The exact same thing happened the next week when the IBM panel arrived. At IBM we would be heavily involved in designing interfaces for human-computer interaction. At the time, this was a huge field that was growing rapidly. I wasn’t as interested in this, but most of the other students in my program were, so that’s why we invited IBM.

I fired off similar questions to IBM. I am a naturally curious person and I like to know what I’m getting into before I get into it, just to make sure it’s going to be what I expect.

After these two panels, my professor took me aside and said, “Erin, both IBM and Kaiser were very impressed with you. Both of them have asked me to make an offer to you for employment on their behalf, if you’re interested. IBM is offering you a position in their department with a starting pay of $50,000 when you graduate. Kaiser is offering you $40,000. These are both fantastic companies to work for with great programs and benefits. I told them you were my best student and they’d be lucky to have you. Let me know if you’re interested and I’ll arrange a private meeting.”

I was shocked! I thought the guy at Kaiser was kidding when he said what he said. I felt really humbled and grateful. I ended up declining both positions because I decided to go for my PhD and hold out for a job at NASA or with the military.

But do you see what happened here? Instead of sending a resume to a company and hoping to get an interview, and be in competition with everyone else applying for a job, all I did was show proactivity, interest, and I asked intelligent questions.
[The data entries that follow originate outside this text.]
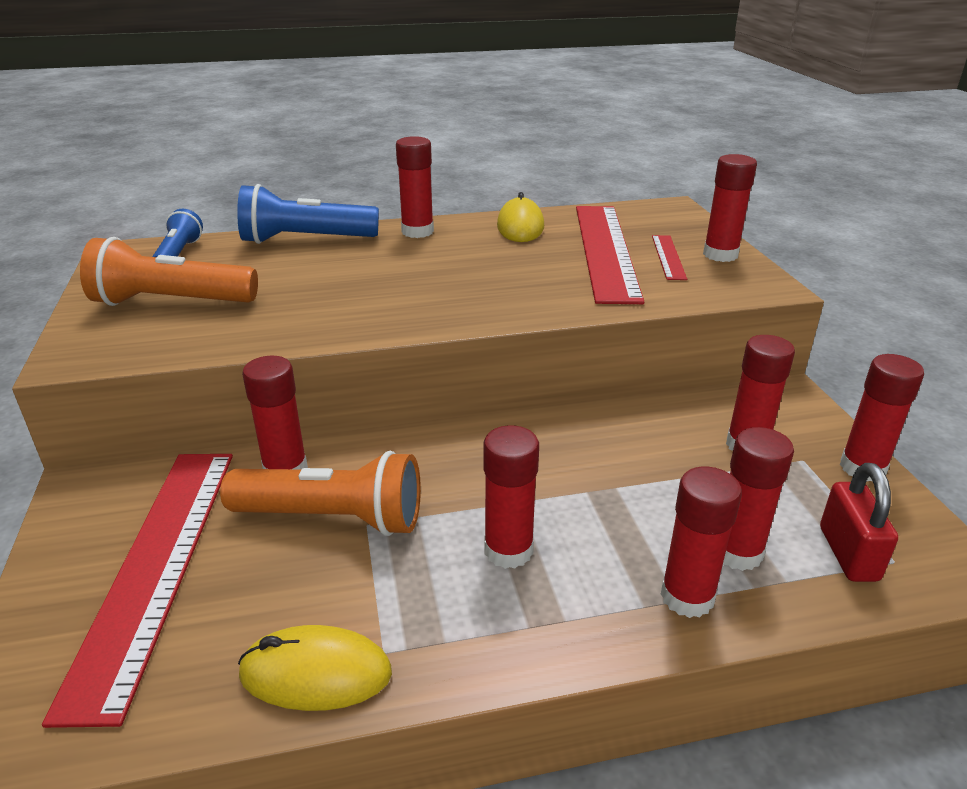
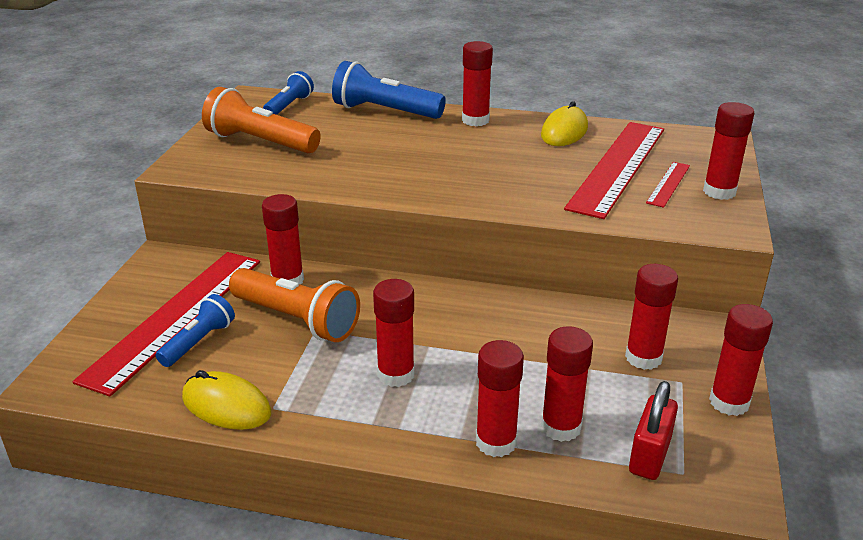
camera: 25 degrees right, 0 degrees up
(214, 591) = (198, 342): none -> blue flashlight

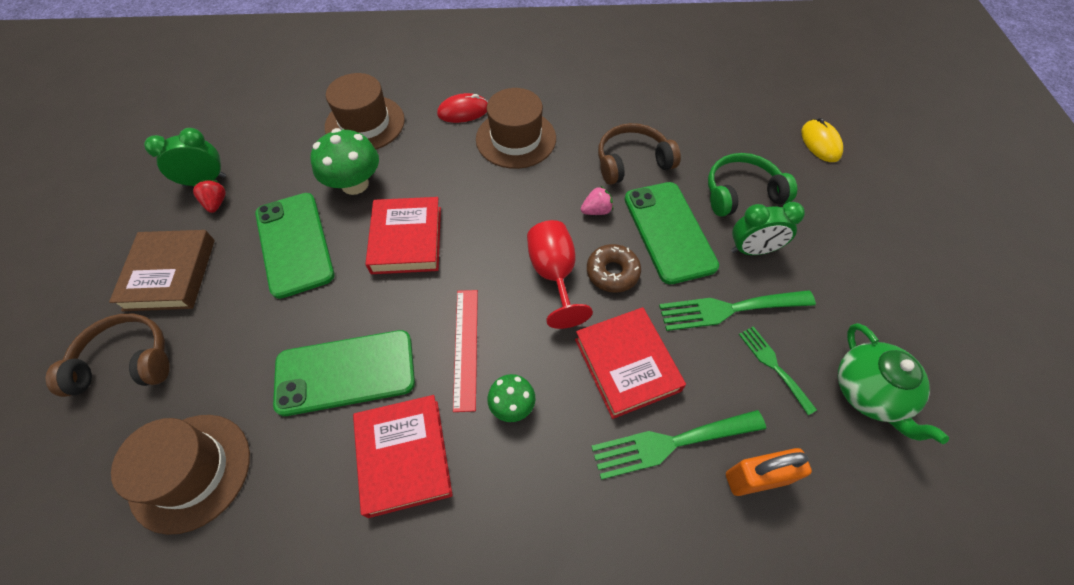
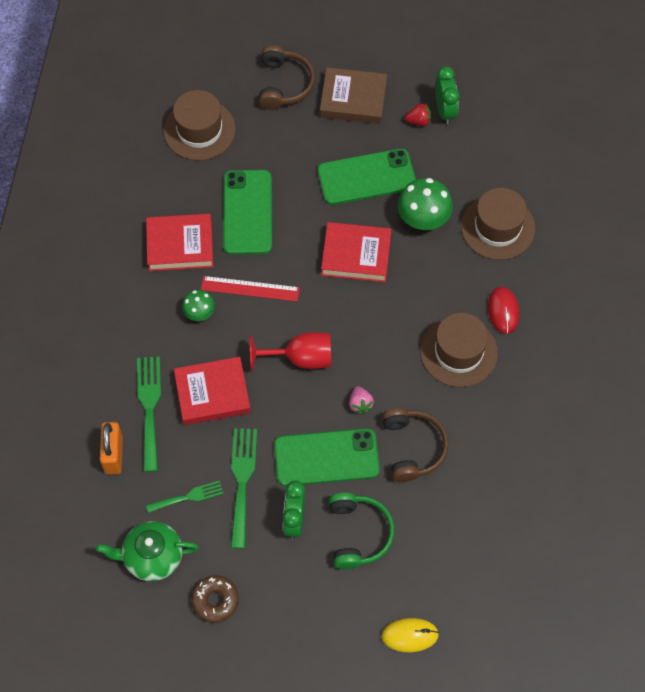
camera: 100 degrees right, 5 degrees up
(612, 272) = (294, 402): brown donut -> brown donut (215, 600)

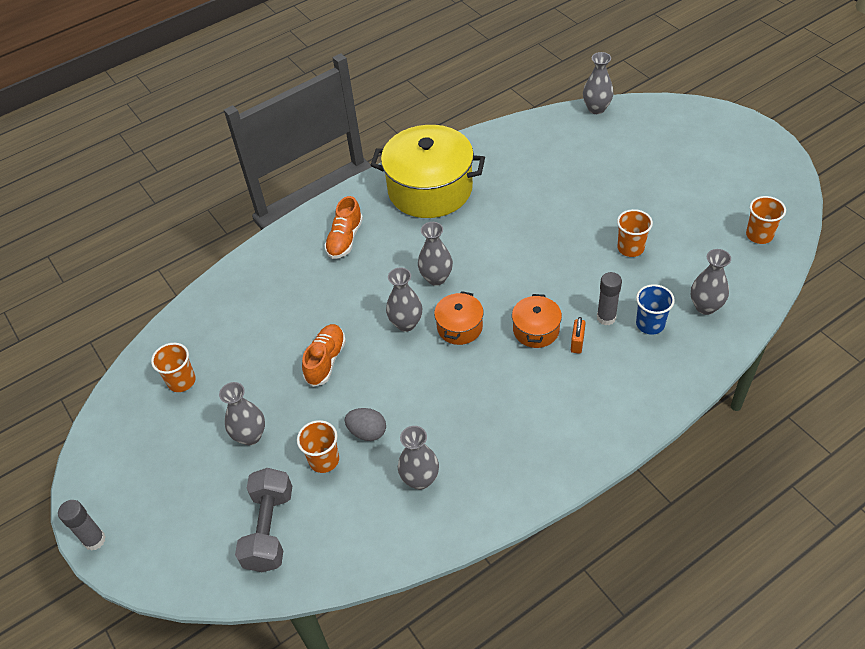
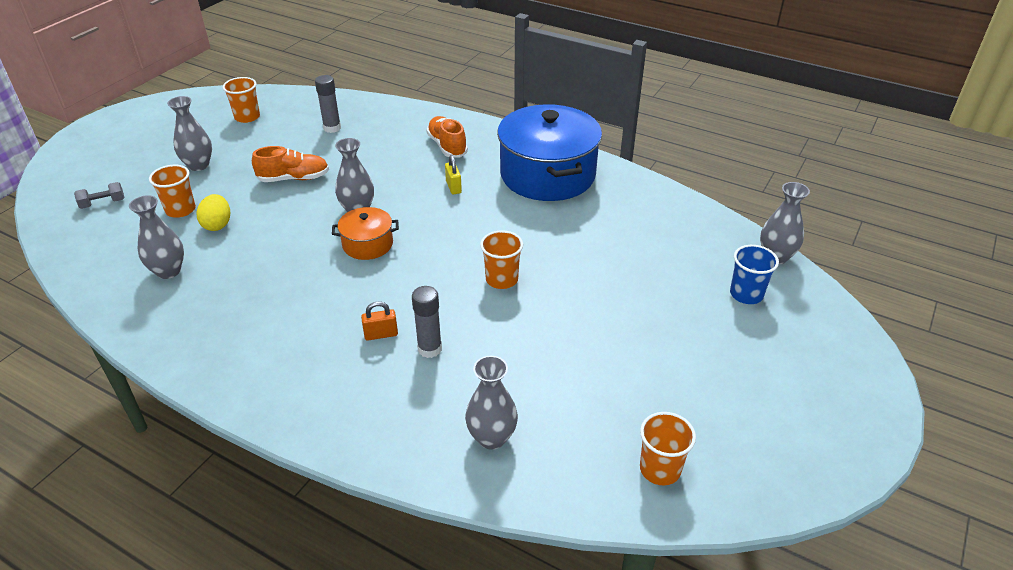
camera: 60 degrees right, 10 degrees down
(94, 540) = (86, 129): grey glue stick -> grey glue stick (332, 128)
(269, 529) = (103, 203): grey dumbbell -> grey dumbbell, size x0.50
(345, 239) = (447, 146): orange shoe -> orange shoe turned 75 degrees clockwise
(367, 432) = (217, 225): grey egg -> yellow egg
(411, 252) = (453, 187): none -> yellow padlock
(430, 189) = (547, 175): yellow pot -> blue pot
(436, 278) = (426, 212): grey vase -> none
(536, 330) = (386, 298): orange pot -> none
(630, 248) = (554, 343): orange cup -> orange cup (501, 279)
(650, 324) = (437, 390): blue cup -> blue cup (746, 294)

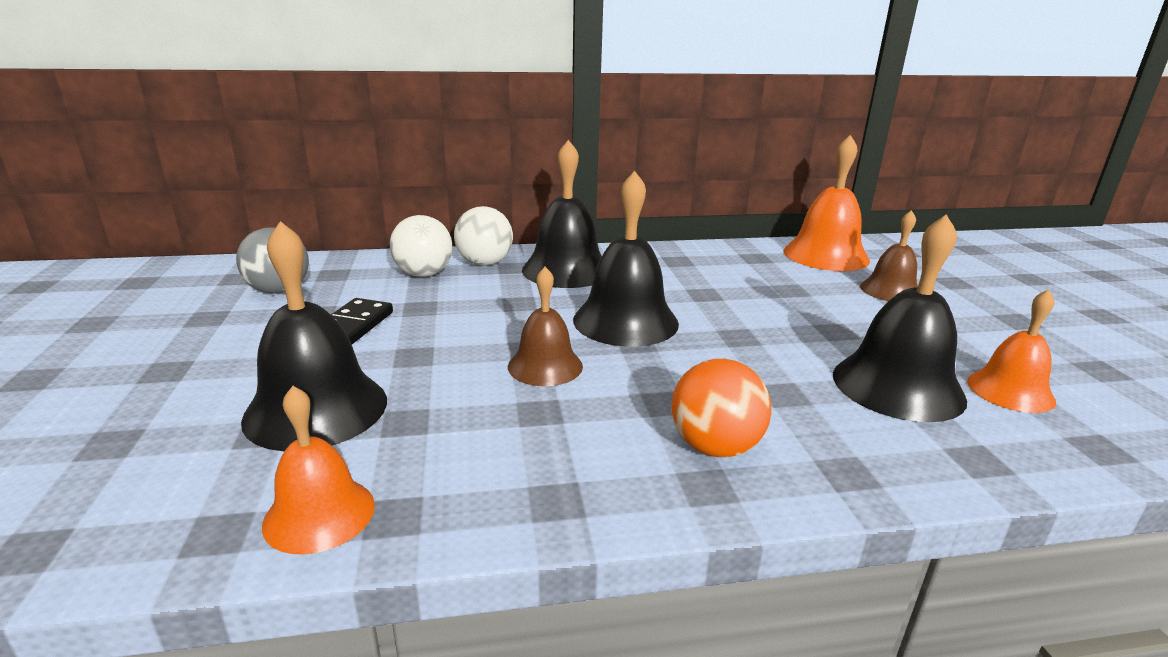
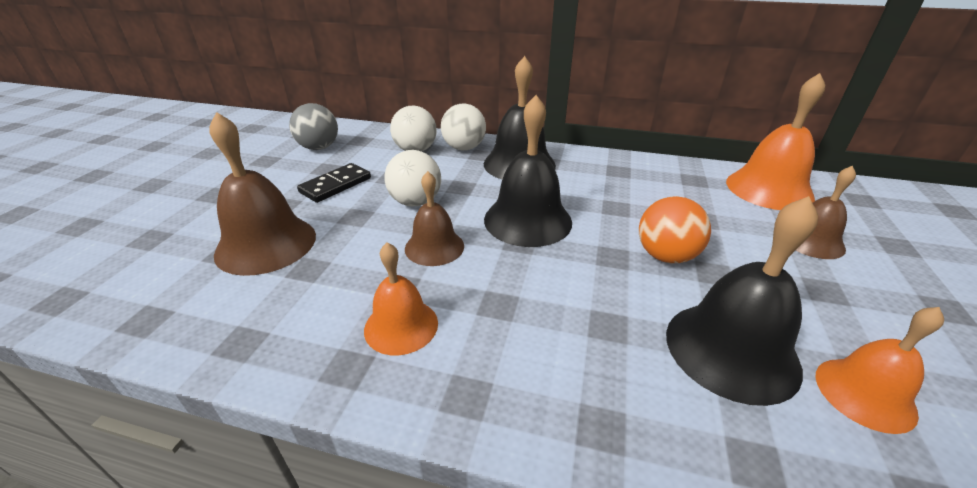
camera: 25 degrees right, 10 degrees up
(316, 409) = (266, 244): black bell -> brown bell
(319, 514) = (203, 326): orange bell -> orange bell (401, 326)
(478, 327) = (415, 202): none -> white ball
(715, 447) = (503, 360): orange ball -> orange ball (665, 256)

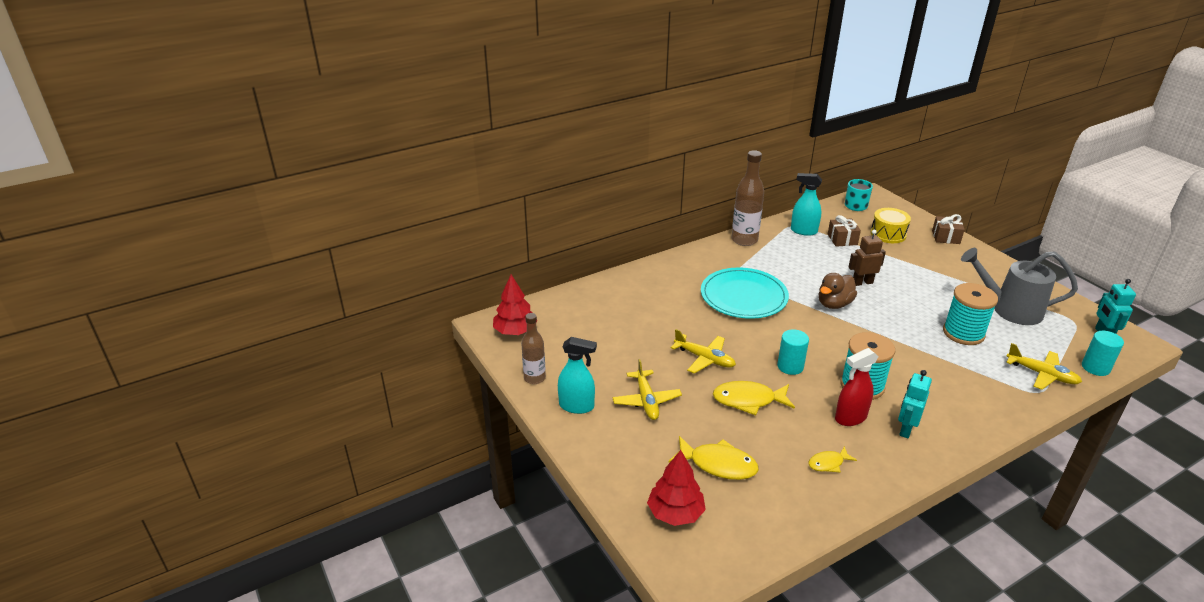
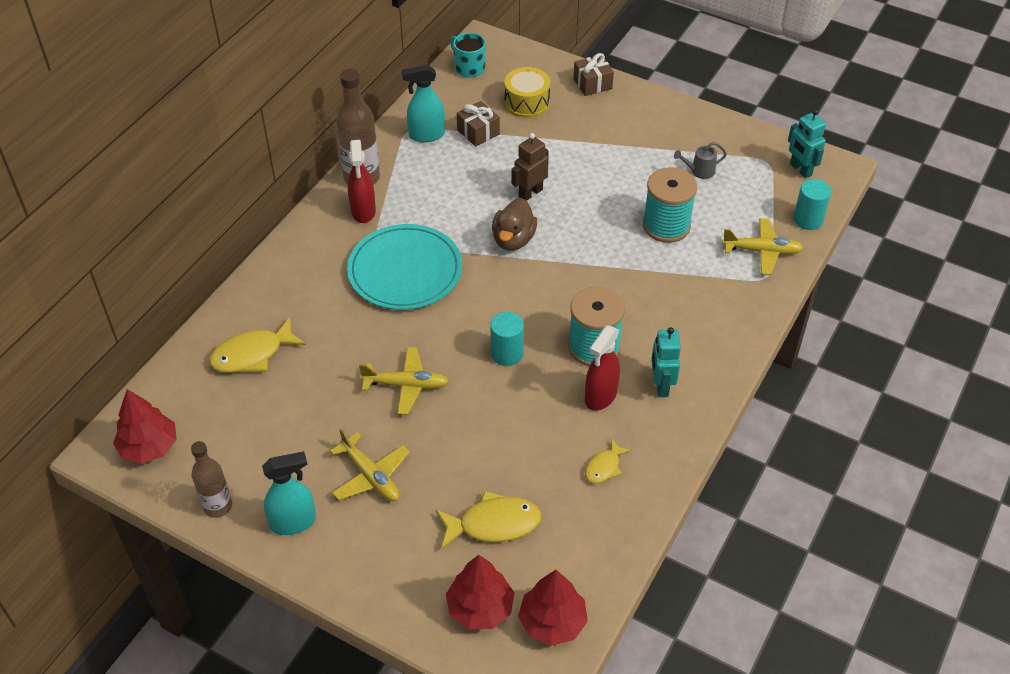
camera: 30 degrees left, 15 degrees up
(726, 547) = (552, 622): none -> red tree
(734, 257) = (363, 211): none -> red spray bottle
(748, 400) = (484, 422): yellow fish -> yellow fish (252, 354)
(1009, 309) = (699, 171): grey watering can -> grey watering can, size x0.42

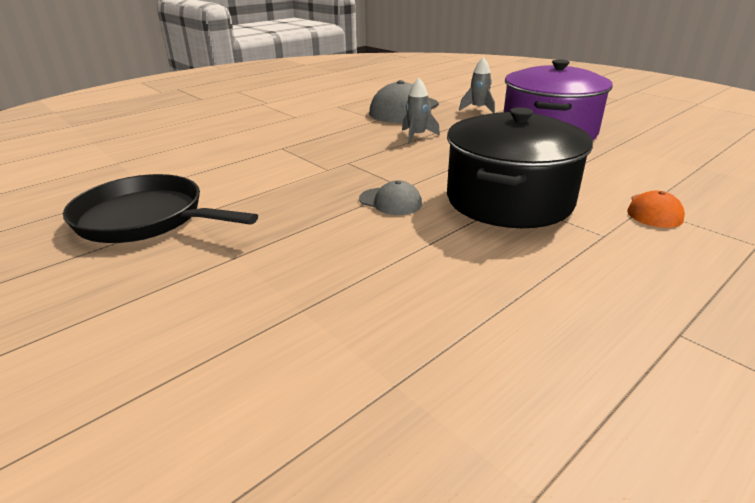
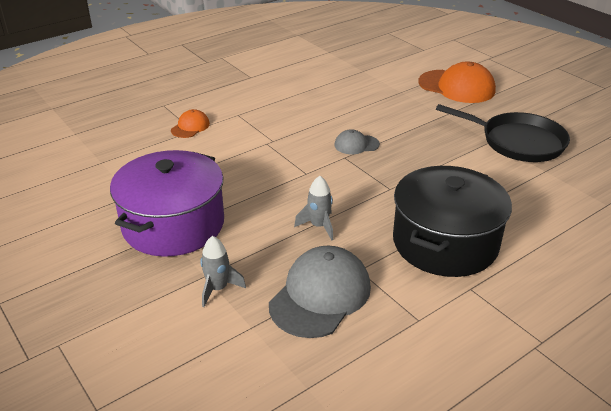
camera: 175 degrees left, 5 degrees up
(159, 336) = (456, 87): none -> orange cap
(390, 201) = (356, 145): grey cap -> grey cap turned 45 degrees counterclockwise
(509, 200) = (275, 141): black pot -> black pot (445, 243)

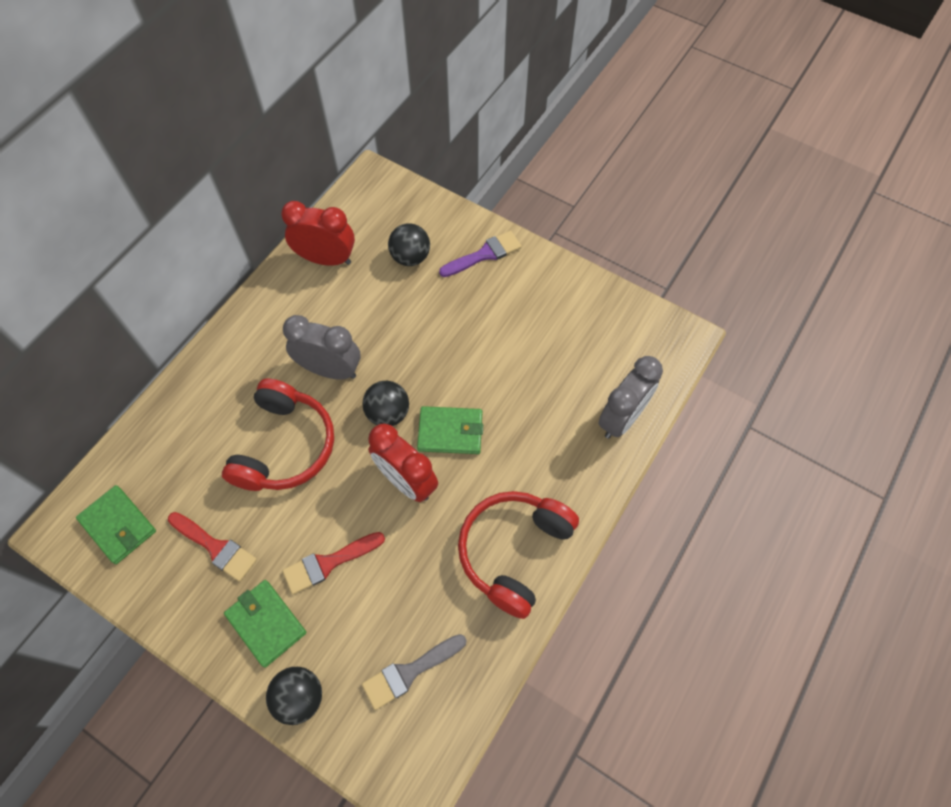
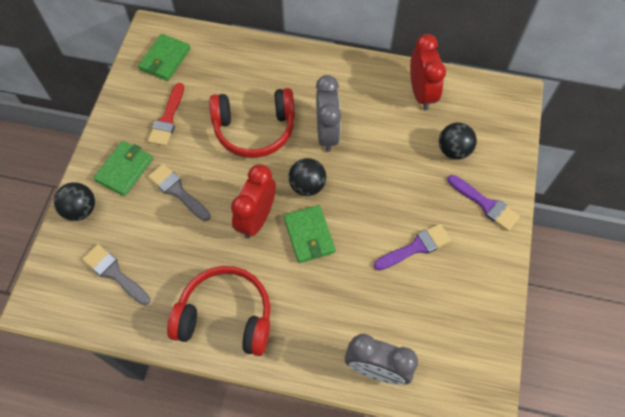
camera: 70 degrees right, 0 degrees up
(328, 563) = (177, 191): red brush -> grey brush
(506, 334) = (416, 247): none -> purple brush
Remember what I wrote in my other article, How I Got Every Job I Ever Wanted that the way to get a job was to be a personal solution to the interviewer’s problem? What were these people probably thinking when they sat across from a group of 12 students and only one of them seemed interested in really understanding the inner workings of their company? Instead of them interviewing me to see if I was suitable for them, I ended up interviewing them to see if they were suitable for ME.

In the process I showed confidence, interest, proactivity, discernment, and I didn’t come across as needy. I stood apart from my fellow students.

You can use this very same technique to get a position with the company you want. Here’s how to do it.

If you’re in college, contact a few companies you’re interested in working for when you graduate. Tell them you’re studying and want to make sure the field is really going to be a good fit for you, and ask if you can set up a meeting with someone in the company for a chat. Offer to take them out to lunch. Or arrange a panel like I did and let them come to you. After you’ve impressed them, what do you think they’re going to think when they need to hire someone? They’re already going to know about you.

If you’re out of school and want to work for a specific company, you can do the same thing. I once contacted Dr. Thelma Moss, who was a parapsychologist featured in the movie, “Poltergeist.” Imagine my surprise when she answered the phone herself. I simply told her I was interested in becoming a parapsychologist and wondered if she had any advice for me. She spent 30 minutes talking to me on the phone and answering all of my questions. You don’t know until you try.

If you work for yourself, this works too. Simply present yourself to a company and let them know you’d like to know more about what they do, what they offer, how they serve their clients, etc. You’re not asking for a job, you’re getting to know them. Surely during the conversation they will want to know why you’re asking and you’ll mention what you do for a living and, now that you’ve built some rapport and shown interest in their work, they will be more likely to give you their business.

The point is… people hire people they want to work with. People hire people who are a solution to their problem. People hire people who show enthusiasm and interest in their company. People don’t hire paper. Stand out from the crowd. Do it differently. Make them come to you with an offer. It works.